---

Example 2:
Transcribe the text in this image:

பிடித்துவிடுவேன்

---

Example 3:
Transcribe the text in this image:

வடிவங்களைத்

§ **To do**
Rewrite the listing above with "Transcribe" replaced by "Write out" and everything else unchanged.

§ **Final result**
---

Example 2:
Write out the text in this image:

பிடித்துவிடுவேன்

---

Example 3:
Write out the text in this image:

வடிவங்களைத்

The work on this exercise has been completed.